Unfortunately these health officers and nurses were notoriously ineffective, owing largely to the elitist core of their operations. The centres’ staff were trained to believe it was they alone who were bringing healing services to this community, completely negating the existing network of indigenous medical personnel already serving the same patients the new health centres were targetting. Anthropologist Simon Messing published several studies in the 1960s showing how the health centres failed to change even the most basic behaviours of the communities they served (e.g. more rigorous hand-washing), pinning that failure directly on the lack of involvement of indigenous health leaders (debetras and wogeshas). Messing’s fieldwork showed how the debteras and wogeshas were in many cases eager to learn the new medical technologies utilised by health centre workers (if only to keep a competitive stake in the market), but were largely ignored by the newly-trained staff. Many indigenous health workers eventually became “black-market” dealers of modern medicine – peddling prescription drugs, needles, and syringes to existing clients. Thus despite their formal exclusion from the emerging Ethiopian health system, local healers sought out any medicine they could to appease persistent clients.
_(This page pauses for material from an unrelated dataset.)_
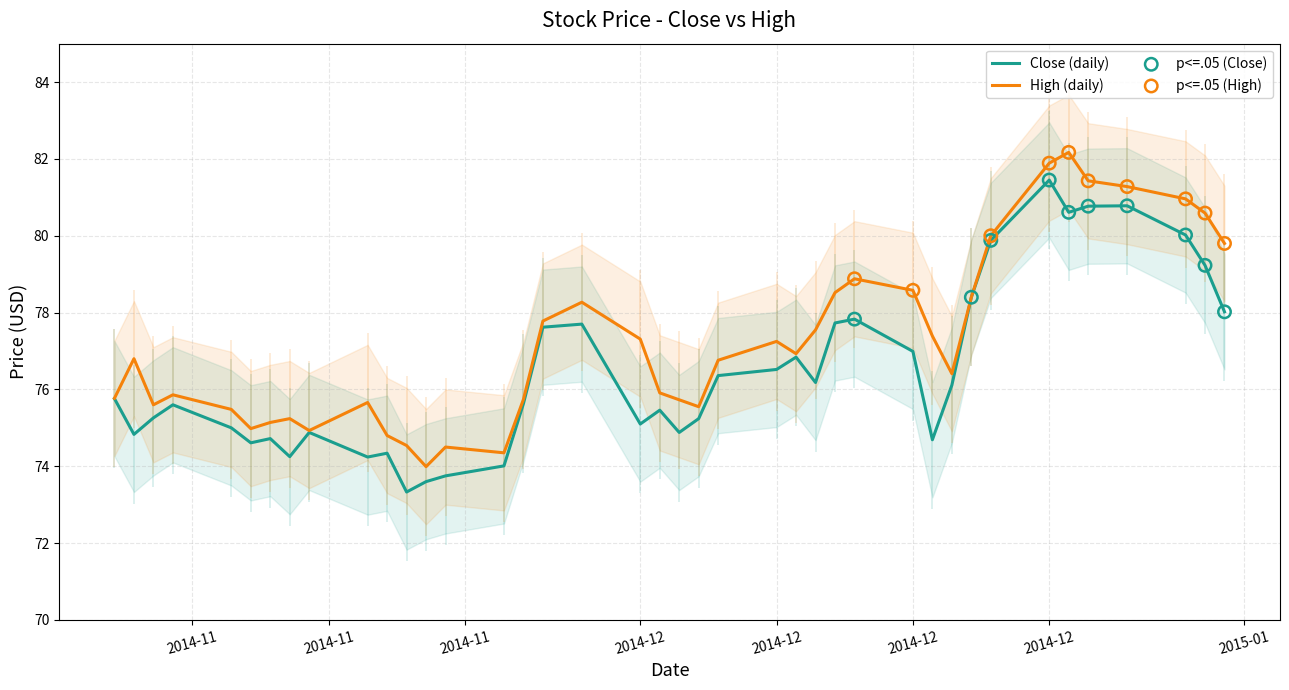

Which series has the widest spread of Y values?

High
Overall, residents of those communities served by the new clinics preferred the services with the debteras and wogeshas over health officers and nurses not only because their prices were more affordable, but because it was believed they were simply more effective in their treatments. The key difference between the two types of care was in the conception of cure and treatment – with health officers prioritising imported concepts of medicalised modernity and sanitation, while debteras and wogeshas worked with a more inclusive and localised worldview. This worldview welcomed and continues to welcome modern medical technologies, but not at the expense of cultural idiosyncrasies or internal community dynamics and definitions of health. It’s not about throwing away “tradition” for “modernity,” but accepting a greater variety of forces, seen and un-seen, which define local conceptions of illness and cure.